Knuckleball division

Phil Niekro
Niekro once joked to this author that he had no idea how he got into the Hall of Fame with the junk he threw, but hitters had a different perspective. And when Niekro sequenced one of the greatest knuckleballs of all time with an eephus? Well, that just wasn’t fair.

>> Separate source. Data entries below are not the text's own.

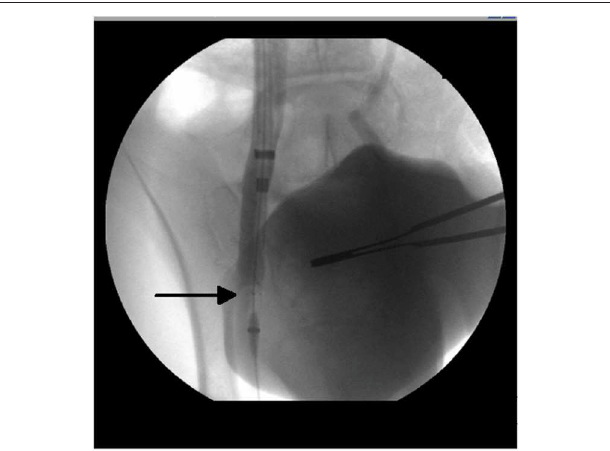
FIGURE 1 | Radiographic image from a venogram performed of the right external iliac vein with the test article (venous stent with polymeric inner valve—arrow) positioned in situ .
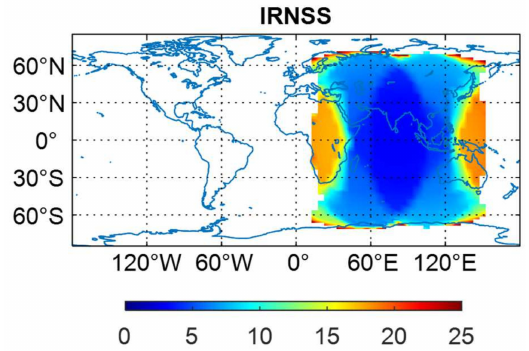
Figure 7. Average value of PDOP for IRNSS-only case.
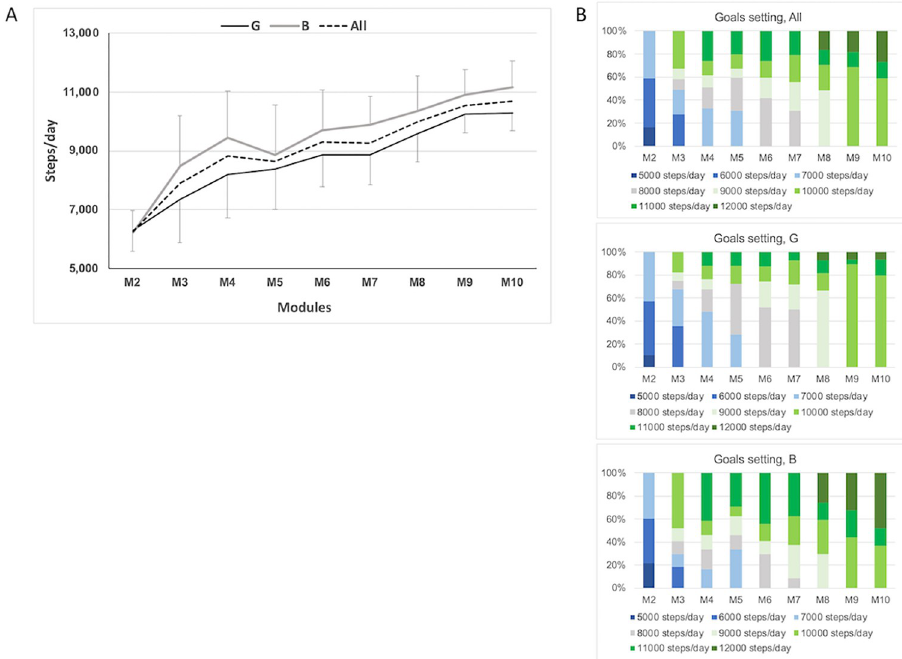
Fig 3. Goals setting. Panel A: average daily steps goals set by adolescents over the course of the program for each module. Goals increased from module 2 to module 10 (Wilks’ Lambda F(8,17) = 91.1, P < 0.001). There was a significant gender effect (F(1, 24) = 4.46, P < 0.05) with boys aiming for higher daily steps goals. Panel B: proportion of adolescents choosing a given step goal for each module. Note: From M6, goals also included a minimum amount of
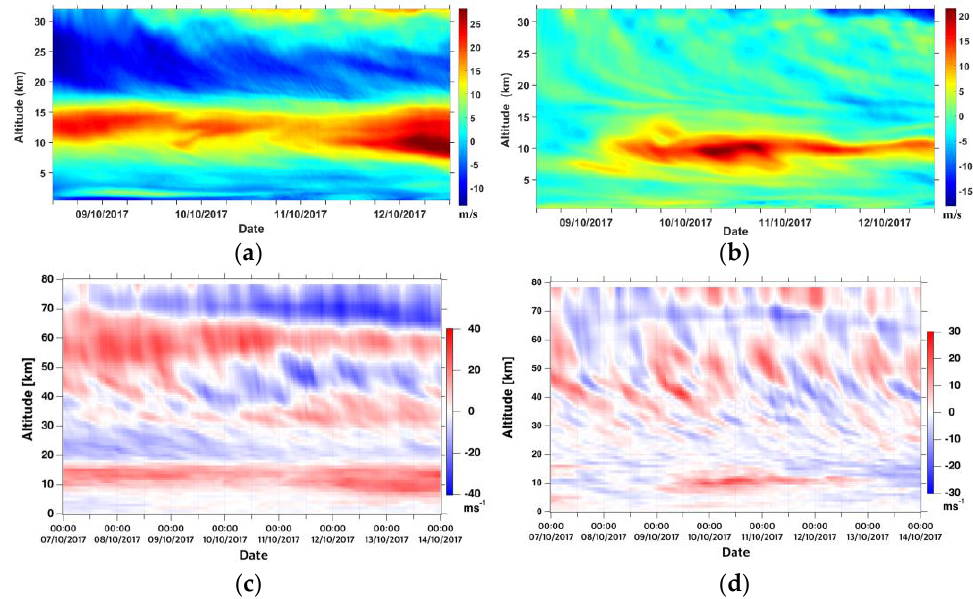
Figure 15. Time–height distribution of zonal ( left ) and meridional wind ( right ) expressed in m/s above La Réunion derived from ( a , b ) WRF 6 min outputs and ( c , d ) hourly ERA5 dataset.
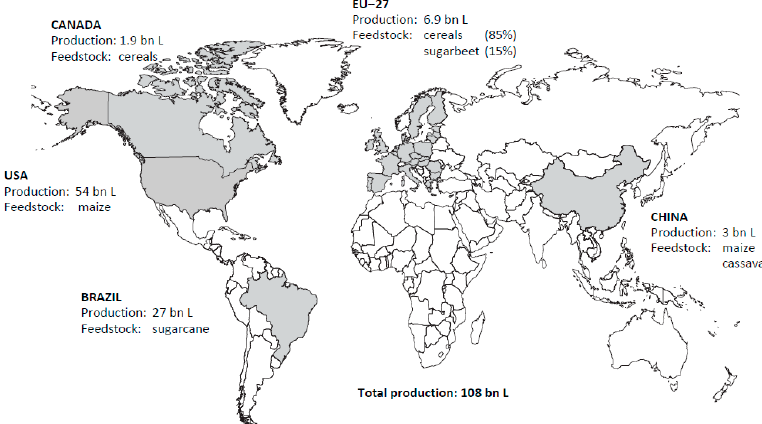
Figure 2. Word fuel ethanol production, average 2012–2014 [5].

"The thing that I feel sort of guilty about,” Niekro once told Sports Illustrated, “is that with every other pitch, you try to make the ball do something, spin it to make it curve or sink or sail. All I try to do is make the ball do nothing."

Hoyt Wilhelm
“Old Sarge” had a devastating knuckler (his career-adjusted 147 ERA+ ranks among the top 10 marks in history) that allowed him to be extremely durable (1,070 appearances, sixth all-time). The knuckleball was seen as something of a trick pitch that aging hurlers used to try to stay in the game before Wilhelm made it his primary weapon of choice.

Tim Wakefield
Wakefield began his career as an infielder in the Pirates’ farm system, only making an impression after his Class A manager saw him fooling around with a knuckler while playing catch. As much as Wakefield wanted to play the infield, that knuckleball became his meal ticket.

Curveball division

Barry Zito
There haven’t been many more gorgeous pitches thrown in the 21st century than Zito’s big hook. The pitch started up above a batter's head, and to opposing hitters it must have felt like trying to hit a single droplet in a waterfall. Alex Rodriguez once said of the pitch, “You might as well not even look for it, because you're not going to hit it."

Zack Greinke
There was a time last year when it looked like Greinke wouldn’t give up a single hit on his lollipop slow curve. Greinke wasn’t shy about using it in 2019, especially with two strikes, and opponents finished 6-for-46 with 16 strikeouts when he flipped in a sub-70 mph hook.

Vicente Padilla
Inspiring Vin Scully to nickname one of your pitches is quite an honor (just ask Clayton Kershaw), and so Padilla had to feel some pride knowing Scully named his mid-50s curveball the “soap bubble.” Padilla used his soap bubble early and often to keep a rotation spot with Los Angeles in 2010, his last full season as a starting pitcher.

Yu Darvish
It shouldn’t surprise that Darvish, whose arsenal includes up to 10 pitches, dusts off an extremely slow, 50- to 60-mph hook from time to time. Statcast and pitch F/X have combined to track only 15 slow curves across Darvish’s career (and again, that’s separating them from his standard and knuckle curves), but ask Torii Hunter about its ability to buckle one’s knees, head and shoulders at the same time. Or Dave LaRoche's son, Adam, who got a taste of his dad's old medicine when Darvish struck him out looking on a 59 mph dandy.

Changeup division

Fernando Abad
Abad’s “super changeup” once put Rangers star Adrián Beltré on one knee -- and not to launch one of his famous home runs. Fluttering as low as 59 mph and coming in up to 35 mph slower than his fastball, Abad’s super change has frozen a lot of hitters in place.

Aníbal Sánchez
Sánchez’s beautifully named “La Mariposa” changeup (“the butterfly” in English) floats toward home plate as slow as 60 mph and flutters softly off the ends of hitters’ bats for an easy groundout -- or, sometimes, past those bats altogether. Sánchez has resurrected his career in recent years by taking a lot off his pitches, and “La Mariposa” is the most aesthetically pleasing weapon in his new arsenal.

Fastball division

Jamie Moyer
MLB pitchers only got faster during Moyer’s 25-year career, but he pressed on with a fastball that sometimes struggled to cross 80 mph. Somehow Moyer’s cutting and sinking fastballs stayed effective as he pitched into his late 40s, and maybe no pitcher has done more with less.